Mudbound aims to tell an epic tale of racial tension in the 1940s Mississippi Delta, and it is an engaging – if emotionally battering – one. The film struggles, however, not to sink under its own weight. There’s no pontificating per se, but Mudbound certainly wallows in the misery of its characters, their unrelentingly difficult lives and the inescapable mud a little too much.
The crux of the story is an interracial friendship between two World War Two veterans returning to small-town farm life and their families – one damaged, and one freed, by their respective experiences. Based on Hillary Jordan’s novel, its switching of characters and viewpoints is understandable – but the inclusion of a world-weary narration from each is less so. A tiresome narrative tool that rarely works, it’s often used as a way to skimp on character development – and it’s especially trying when the delivery uniformly makes it sound as if they’ve swallowed gravel.
Within this bleak, backwards bubble reside many ugly characters. The overwrought circumstances make it difficult to wholeheartedly empathise with the majority of the cast, and the sense of foreboding surrounding those few for whom you do feel is difficult to escape. Jonathan Banks is transformed here from his usually sympathetic role in the Breaking Bad universe to a hateful, ungrateful bigot.
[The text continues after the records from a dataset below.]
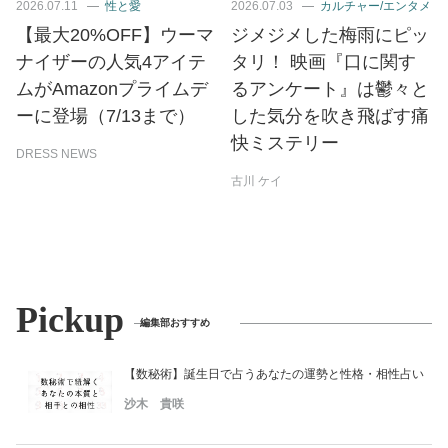
2026.07.11
性と愛
2026.07.03
カルチャー/エンタメ
【最大20%OFF】ウーマ
ジメジメした梅雨にピッ
ナイザーの人気4アイテ
タリ！ 映画『口に関す
ムがAmazonプライムデ
るアンケート』は鬱々と
ーに登場（7/13まで）
した気分を吹き飛ばす痛
快ミステリー
DRESS NEWS
古川 ケイ
Pickup
編集部おすすめ
【数秘術】誕生日で占うあなたの運勢と性格・相性占い
沙木 貴咲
Mary J. Blige, on the other hand, effortlessly handles the role of an almost saintly woman in a warm and natural way, forgoing any sense of martyrdom that could develop.
It’s well-made, well-shot and well-cast, just slightly turgid in its approach, which results in turning the viewer off rather than engaging with their emotions and sense of justice throughout. Its two-hour 15-minute running time also doesn’t exactly skip by unnoticed. A worthy team effort, however.
CAST: Garrett Hedlund, Carey Mulligan, Jason Clarke, Mary J. Blige, Jason Mitchell, Jonathan Banks, Rob Morgan.
DIRECTOR: Dee Rees
WRITERS: Virgil Williams, Dee Rees (screenplay), Hillary Jordan (novel)
SYNOPSIS: Two families live in a delicate – if unhappy – harmony in rural 1940s Mississippi. When their respective sons return home from World War Two, tensions rise as the young men struggle to deal with adjusting to life after war in an unforgiving, unyielding community.